**OBJETIVO DE LA TAREA:** Extrae literalmente del relato sobre el extraño reencuentro el tramo que va desde "Entre el sábado" hasta "de la infancia.".

Un extraño reencuentro

Entre el sábado y el domingo me sucedió una de esas cosas que uno debe considerar como extraña. Fue, a todas luces, una situación que llevaba tiempo imaginándome y que llegó de una manera inesperada. Pero esta es una historia con antecedentes que se remontan a varios años atrás, incluso si me pongo a hilar fino podría retroceder a mis más tiernos años de la infancia.

Yo tenía un amigo que se llamaba Iván. Fui con él al colegio y era vecino mío. Y bueno, se trata de una de esas amistades "de toda la vida" (al igual que otro buen amigo mío, Dany, que sigue siendo más amigo quizá ahora en la plenitud de la madurez de nuestras vidas que cuando eramos niños). Iván tenía un paralelismo conmigo que nos unió bastante en su momento: los dos teníamos unos padres separados y vivíamos con nuestra madre. Y todo era igual, salvo que él tenía una hermana pequeña.

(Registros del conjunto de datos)
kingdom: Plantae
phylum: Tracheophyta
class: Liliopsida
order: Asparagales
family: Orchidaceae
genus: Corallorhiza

--

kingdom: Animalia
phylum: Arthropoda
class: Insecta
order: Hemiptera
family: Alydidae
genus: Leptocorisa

--

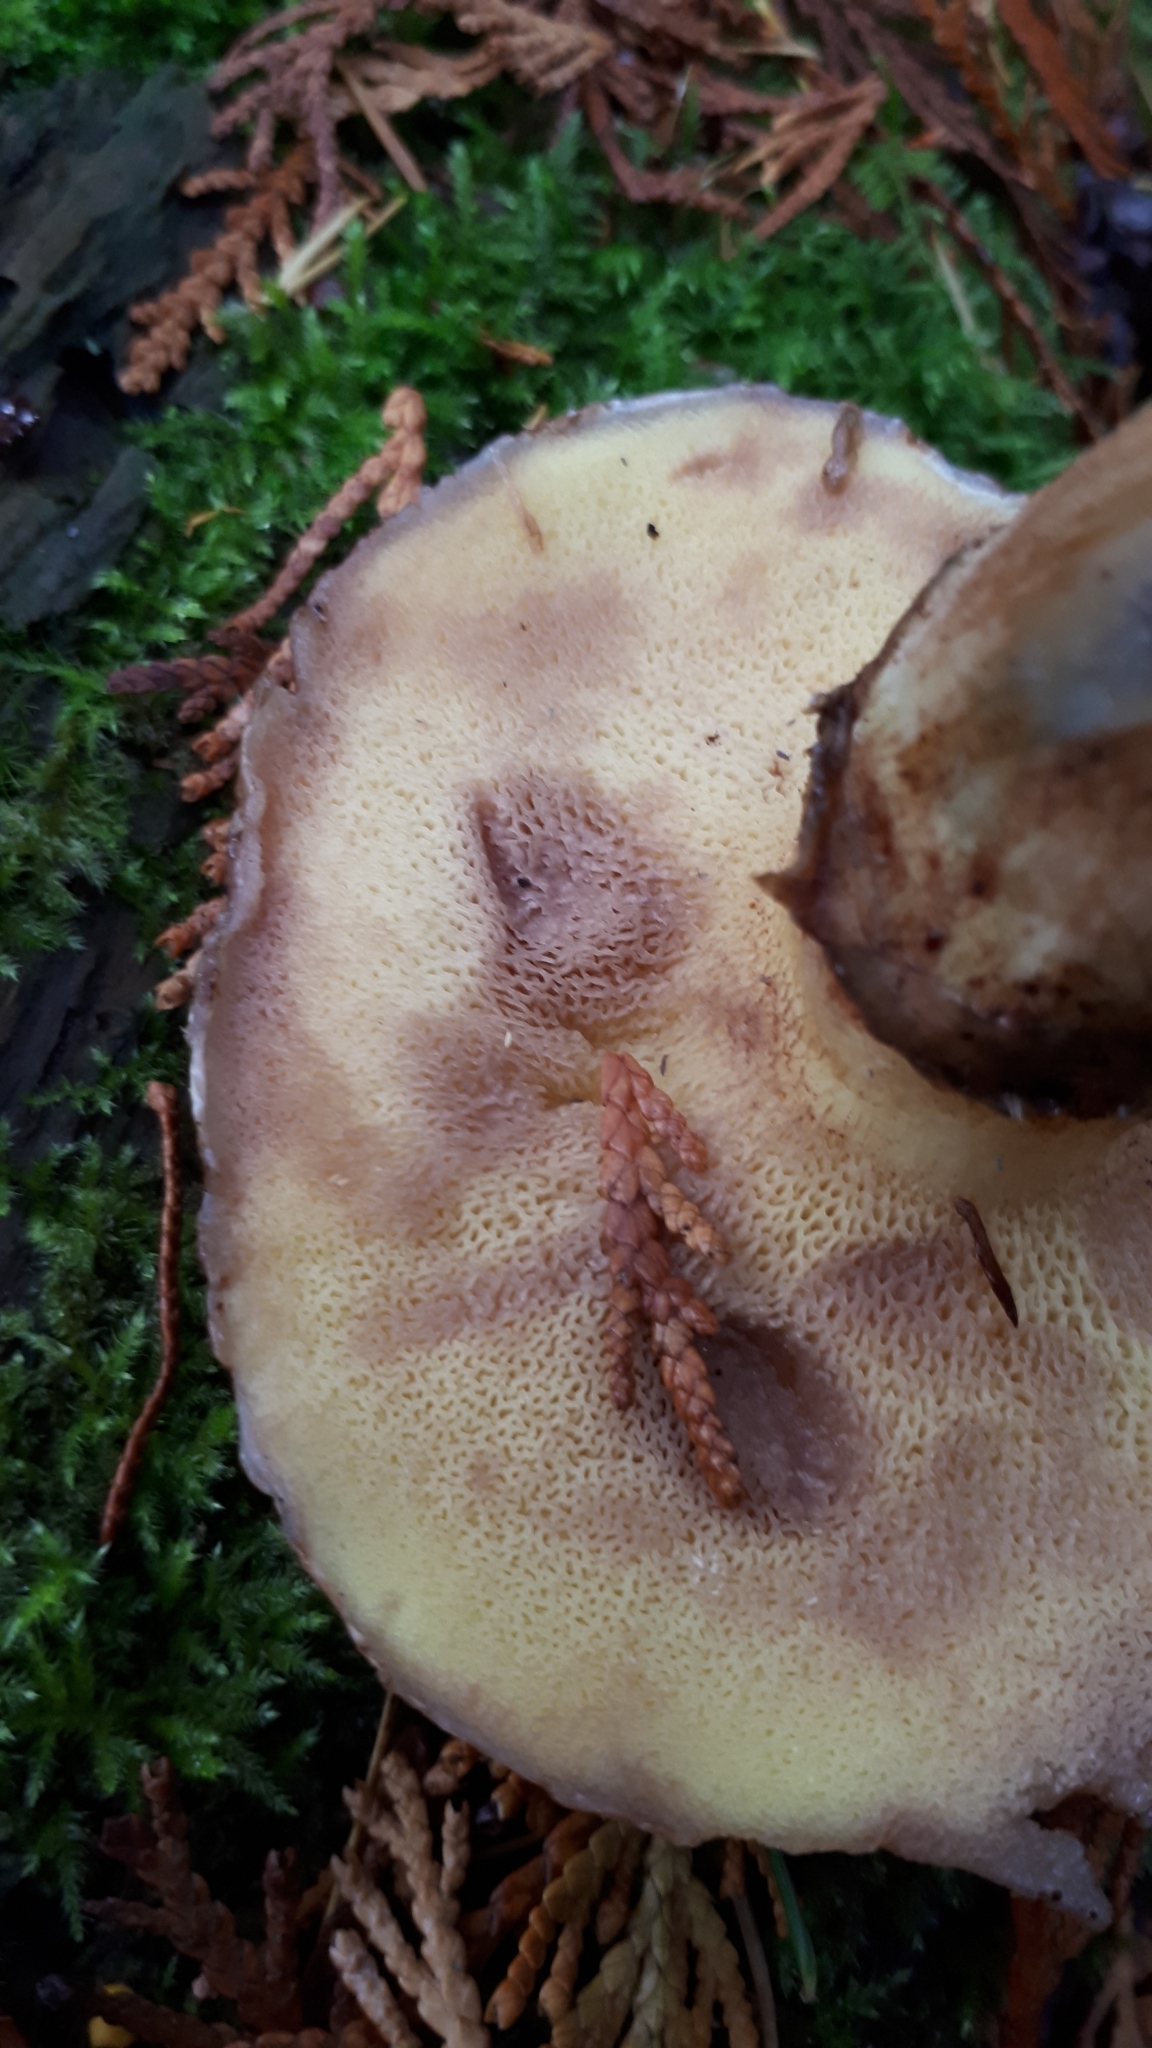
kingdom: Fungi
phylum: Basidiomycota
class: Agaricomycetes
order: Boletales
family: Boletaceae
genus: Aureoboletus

**RESULTADO A CONTINUACIÓN:**
Entre el sábado y el domingo me sucedió una de esas cosas que uno debe considerar como extraña. Fue, a todas luces, una situación que llevaba tiempo imaginándome y que llegó de una manera inesperada. Pero esta es una historia con antecedentes que se remontan a varios años atrás, incluso si me pongo a hilar fino podría retroceder a mis más tiernos años de la infancia.